Everyone and everything is on the same page. Supporting performances by Russell, as an exaggeratedly promiscuous, self-important society woman who first looks at her daughter’s rape in terms of what it could mean for her, and Murray, as an unctuous lawyer who wears an unnecessary neck brace depending on who’s visiting his dusty office, are respectively amusingly blustery and proudly slimy. The languid score, by George S. Clinton, sounds like an instrumental parody of a sexily hazy Chris Isaak song. The onslaught of Peyton Place-esque twists themselves seem like they’re poking fun at the erotic-thriller genre — which had peaked in the late-1980s and early ’90s and was fading out in mainstream popularity by 1998 — and its arguable overreliance on ludicrous twists to keep themselves and their sex-as-ruination stories interesting. 

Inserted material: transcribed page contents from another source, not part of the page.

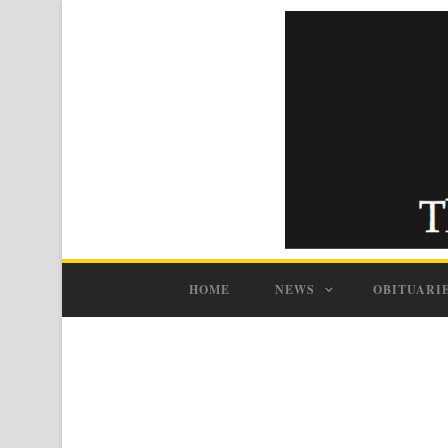
HOME
NEWS
OBITUARI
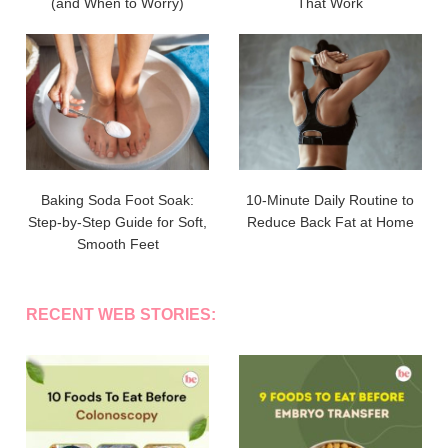
(and When to Worry)
That Work
Baking Soda Foot Soak:
10-Minute Daily Routine to
Step-by-Step Guide for Soft,
Reduce Back Fat at Home
Smooth Feet
RECENT WEB STORIES:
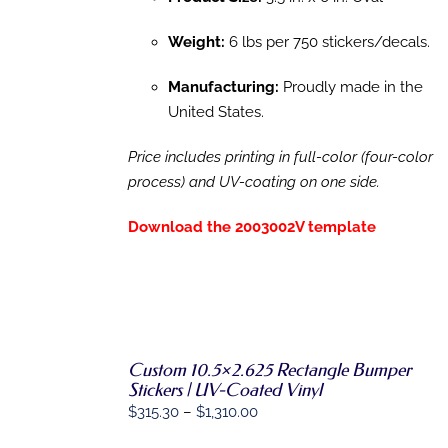
Weight:
6 lbs per 750 stickers/decals.
Manufacturing:
Proudly made in the
United States.
Price includes printing in full-color (four-color
process) and UV-coating on one side.
Download the 2003002V template
SELECT
Custom 10.5×2.625 Rectangle Bumper
OPTIONS
Stickers | UV-Coated Vinyl
THIS
/
Price
$
315.30
–
$
1,310.00
PRODUCT
DETAILS
HAS
range:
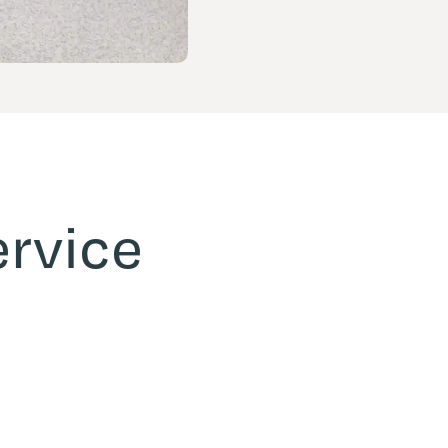
ervice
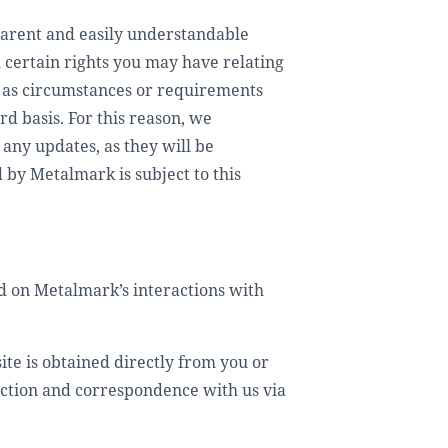
sparent and easily understandable
certain rights you may have relating
e, as circumstances or requirements
d basis. For this reason, we
any updates, as they will be
 by Metalmark is subject to this
d on Metalmark’s interactions with
ite is obtained directly from you or
raction and correspondence with us via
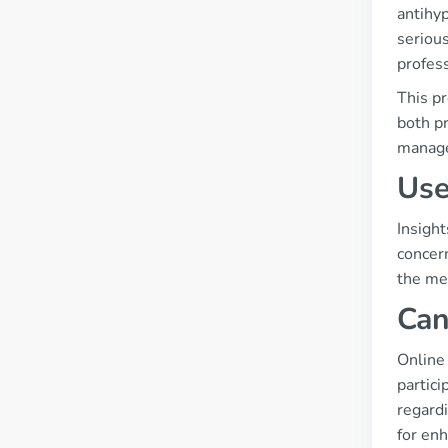
antihyp
seriou
profes
This pr
both p
manag
Use
Insight
concern
the med
Can
Online
partici
regard
for enh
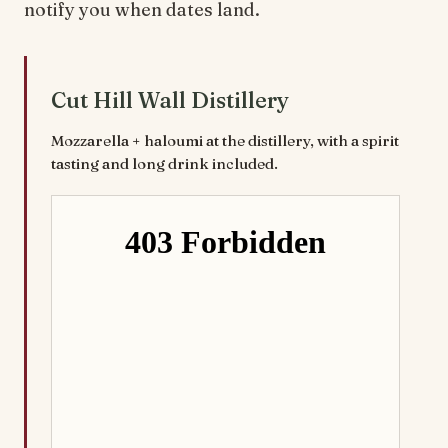
notify you when dates land.
Cut Hill Wall Distillery
Mozzarella + haloumi at the distillery, with a spirit
tasting and long drink included.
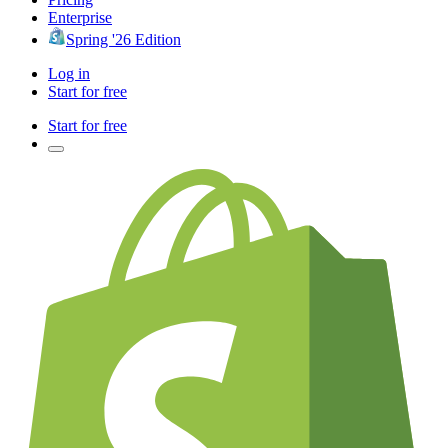
Enterprise
Spring '26 Edition
Log in
Start for free
Start for free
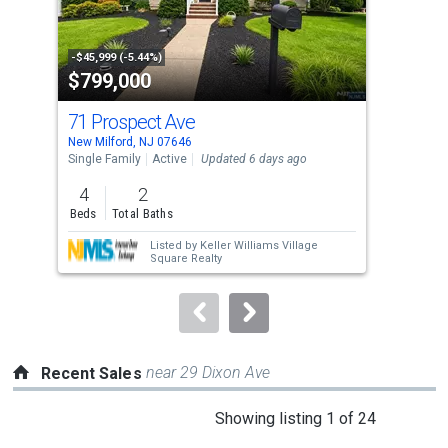
that
activate
property
-$45,999 (-5.44%)
-$37
$799,000
$5
listing
cards.
71 Prospect Ave
1 B
Use
New Milford, NJ 07646
Tena
the
Single Family
Active
Updated 6 days ago
Con
previous
4
2
3
and
Beds
Total Baths
Bed
next
Listed by
Keller Williams Village
buttons
Square Realty
to
navigate.
near 29 Dixon Ave
Recent Sales
This
Showing listing 1 of 24
is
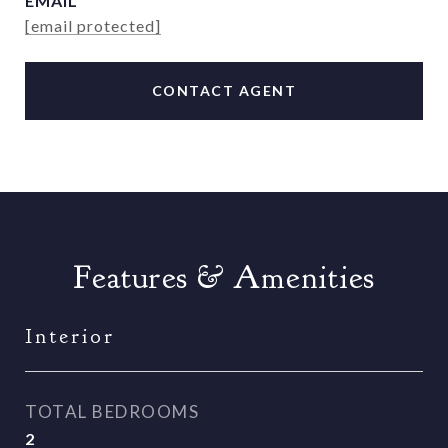
EMAIL
[email protected]
CONTACT AGENT
Features & Amenities
Interior
TOTAL BEDROOMS
2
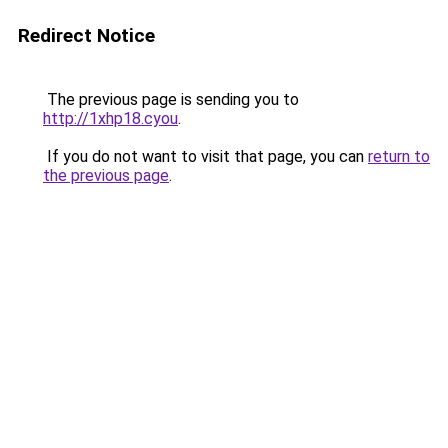
Redirect Notice
The previous page is sending you to
http://1xhp18.cyou
.
If you do not want to visit that page, you can
return to
the previous page
.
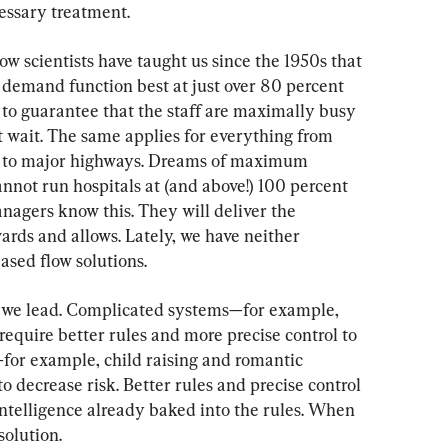
cessary treatment.
Flow scientists have taught us since the 1950s that 
demand function best at just over 80 percent 
p to guarantee that the staff are maximally busy 
t wait. The same applies for everything from 
s to major highways. Dreams of maximum 
nnot run hospitals at (and above!) 100 percent 
nagers know this. They will deliver the 
rds and allows. Lately, we have neither 
sed flow solutions.
w we lead. Complicated systems—for example, 
equire better rules and more precise control to 
for example, child raising and romantic 
o decrease risk. Better rules and precise control 
 intelligence already baked into the rules. When 
solution.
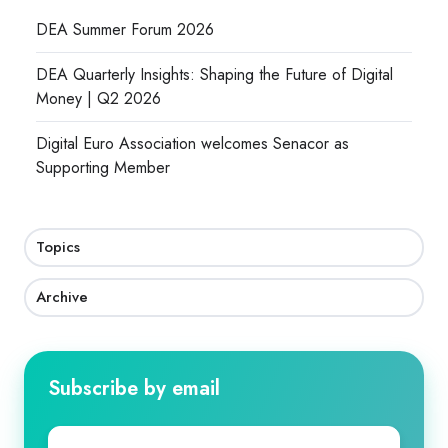
DEA Summer Forum 2026
DEA Quarterly Insights: Shaping the Future of Digital
Money | Q2 2026
Digital Euro Association welcomes Senacor as
Supporting Member
Topics
Archive
Subscribe by email
First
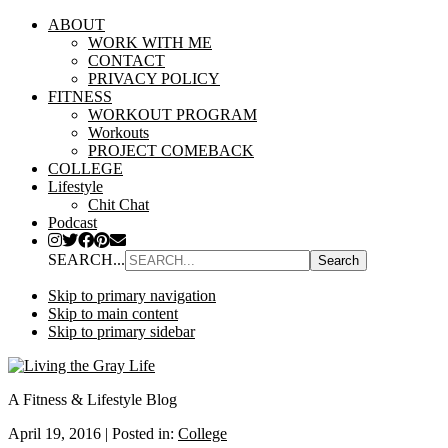
ABOUT
WORK WITH ME
CONTACT
PRIVACY POLICY
FITNESS
WORKOUT PROGRAM
Workouts
PROJECT COMEBACK
COLLEGE
Lifestyle
Chit Chat
Podcast
SEARCH...
Skip to primary navigation
Skip to main content
Skip to primary sidebar
A Fitness & Lifestyle Blog
April 19, 2016
|
Posted in:
College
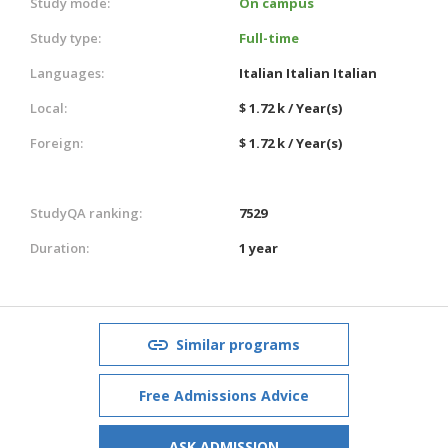
Study mode:
On campus
Study type:
Full-time
Languages:
Italian
Italian
Italian
Local:
$ 1.72 k / Year(s)
Foreign:
$ 1.72 k / Year(s)
StudyQA ranking:
7529
Duration:
1 year
Similar programs
Free Admissions Advice
ASK ADMISSION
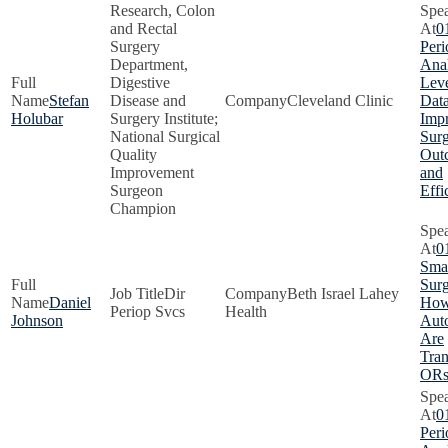
Research, Colon
and Rectal
0
Surgery
Peri
Department,
Anal
Digestive
Lev
Stefan
Disease and
Cleveland Clinic
Data
Holubar
Surgery Institute;
Imp
National Surgical
Surg
Quality
Out
Improvement
and
Surgeon
Effi
Champion
0
Smar
Surg
Dir
Beth Israel Lahey
Daniel
How
Periop Svcs
Health
Johnson
Aut
Are
Tra
OR
0
Peri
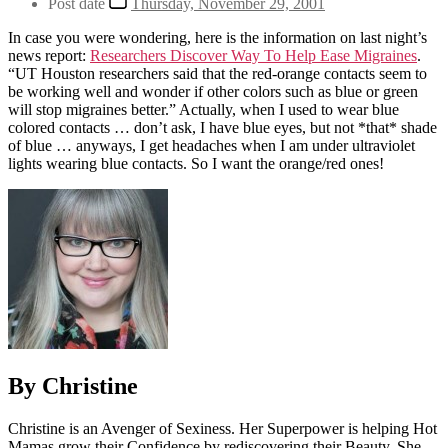
Post date
Thursday, November 29, 2001
In case you were wondering, here is the information on last night’s
news report:
Researchers Discover Way To Help Ease Migraines
.
“UT Houston researchers said that the red-orange contacts seem to
be working well and wonder if other colors such as blue or green
will stop migraines better.” Actually, when I used to wear blue
colored contacts … don’t ask, I have blue eyes, but not *that* shade
of blue … anyways, I get headaches when I am under ultraviolet
lights wearing blue contacts. So I want the orange/red ones!
By Christine
Christine is an Avenger of Sexiness. Her Superpower is helping Hot
Mamas grow their Confidence by rediscovering their Beauty. She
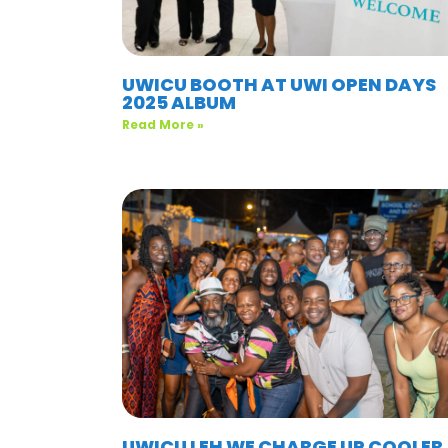
UWICU BOOTH AT UWI OPEN DAYS
2025 ALBUM
Read More »
UWICU LEH WE CHARGE UP COOLER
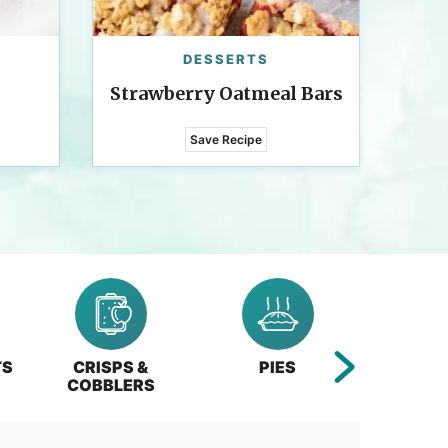
DESSERTS
Strawberry Oatmeal Bars
Save Recipe
TS
CRISPS &
PIES
BA
COBBLERS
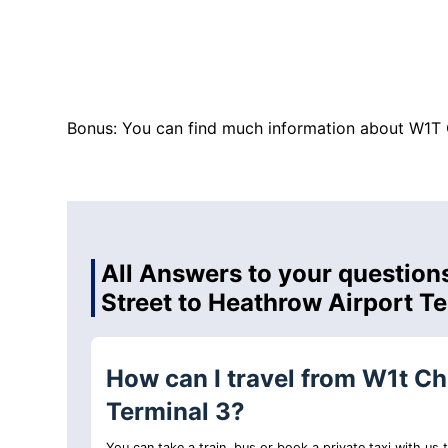
Bonus: You can find much information about W1T 
All Answers to your questions
Street to Heathrow Airport T
How can I travel from W1t Ch
Terminal 3?
You can take a train, bus or book a private taxi with us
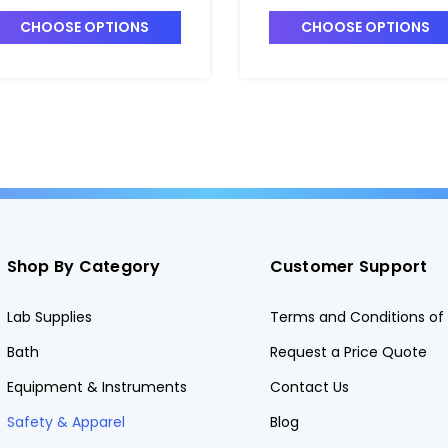
 DRA-6733091
DRA-6728041
CHOOSE OPTIONS
CHOOSE OPTIONS
Shop By Category
Customer Support
Lab Supplies
Terms and Conditions of 
Bath
Request a Price Quote
Equipment & Instruments
Contact Us
Safety & Apparel
Blog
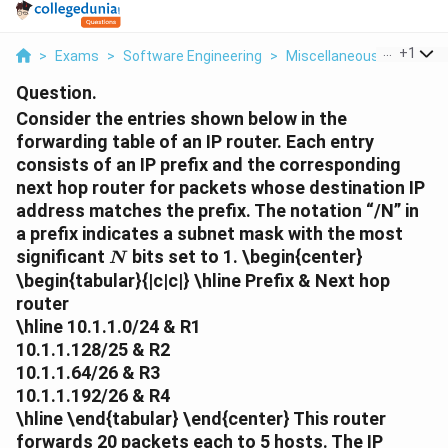
...
+
1
>
Exams
>
Software Engineering
>
Miscellaneous
>
Conside
Question.
Consider the entries shown below in the
forwarding table of an IP router. Each entry
consists of an IP prefix and the corresponding
next hop router for packets whose destination IP
address matches the prefix. The notation “/N” in
a prefix indicates a subnet mask with the most
N
significant
bits set to 1.
\begin{center}
N
\begin{tabular}{|c|c|} \hline
Prefix
&
Next hop
router
\hline 10.1.1.0/24 & R1
10.1.1.128/25 & R2
10.1.1.64/26 & R3
10.1.1.192/26 & R4
\hline \end{tabular} \end{center} This router
forwards 20 packets each to 5 hosts. The IP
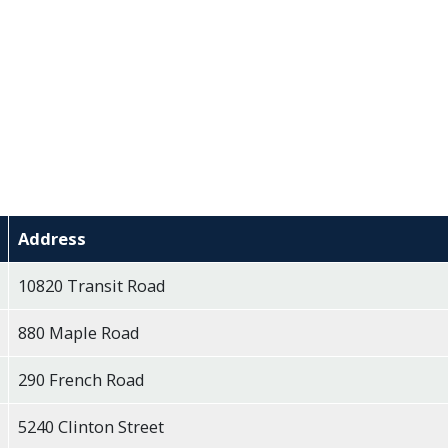
Address
10820 Transit Road
880 Maple Road
290 French Road
5240 Clinton Street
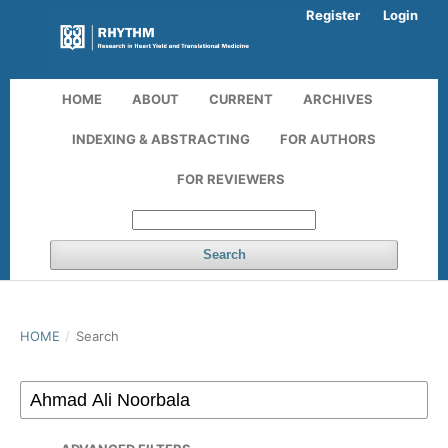
Register
Login
HOME
ABOUT
CURRENT
ARCHIVES
INDEXING & ABSTRACTING
FOR AUTHORS
FOR REVIEWERS
Search
HOME
/
Search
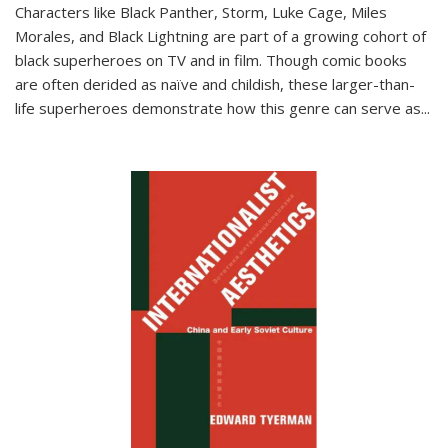
Characters like Black Panther, Storm, Luke Cage, Miles
Morales, and Black Lightning are part of a growing cohort of
black superheroes on TV and in film. Though comic books
are often derided as naïve and childish, these larger-than-
life superheroes demonstrate how this genre can serve as
...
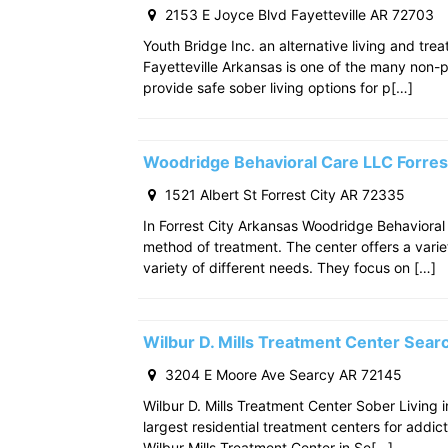
2153 E Joyce Blvd Fayetteville AR 72703
Youth Bridge Inc. an alternative living and tre
Fayetteville Arkansas is one of the many non-p
provide safe sober living options for p[…]
Woodridge Behavioral Care LLC Forres
1521 Albert St Forrest City AR 72335
In Forrest City Arkansas Woodridge Behavioral
method of treatment. The center offers a varie
variety of different needs. They focus on […]
Wilbur D. Mills Treatment Center Sea
3204 E Moore Ave Searcy AR 72145
Wilbur D. Mills Treatment Center Sober Living 
largest residential treatment centers for addict
Wilbur Mills Treatment Center in Se[…]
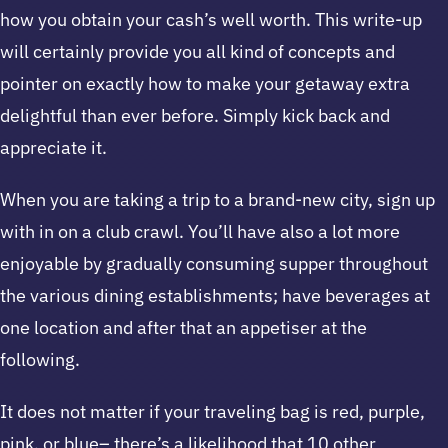
how you obtain your cash’s well worth. This write-up
will certainly provide you all kind of concepts and
pointer on exactly how to make your getaway extra
delightful than ever before. Simply kick back and
appreciate it.
When you are taking a trip to a brand-new city, sign up
with in on a club crawl. You’ll have also a lot more
enjoyable by gradually consuming supper throughout
the various dining establishments; have beverages at
one location and after that an appetiser at the
following.
It does not matter if your traveling bag is red, purple,
pink, or blue– there’s a likelihood that 10 other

Wild Things, like Basic Instinct and The Last Seduction before it, makes a good argument that the genre is most enjoyable when you can detect that its makers are winking behind the scenes. The high quality of its disarmingly great performances and stylish noir-inspired presentation elevate the material’s trashiness. It also, from a 1,000-foot view, was maybe the worthiest, if that’s the right way to put it, entry in the dubious teen erotic-thriller canon, a typically icky subgenre of a subgenre that includes Poison Ivy (1992), The Crush (1993), The Babysitter (1995), and the Les Liaisons dangereuses (1782)-inspired Cruel Intentions (1999). 

Wild Things isn’t immune from age-inappropriate sex scenes with a porny gaze. But it also doesn’t frame the bulk of its male characters — which are at least photographed with equal-opportunity ogling if a scene calls for it — as anything other than gross and deserving of being fucked over, and never underestimates the wits of teen-girl characters that more and more turn out to be sharper than the adults who think they know better. Richards is excellent as someone who superficially seems to be a gorgeous mean girl with a deep-in-the-skin chip on her shoulder. Campbell turns out to be the best part of the movie as a person pegged as from the “wrong side of the tracks” ignored by her hoity-toity peers who’ll sneakily manage to get the last laugh. This teenager’s ostensible pleasure-reading of Louis-Ferdinand Céline’s Death on the Installment Plan (1936) partway through the movie is an early sign of what might be cooking.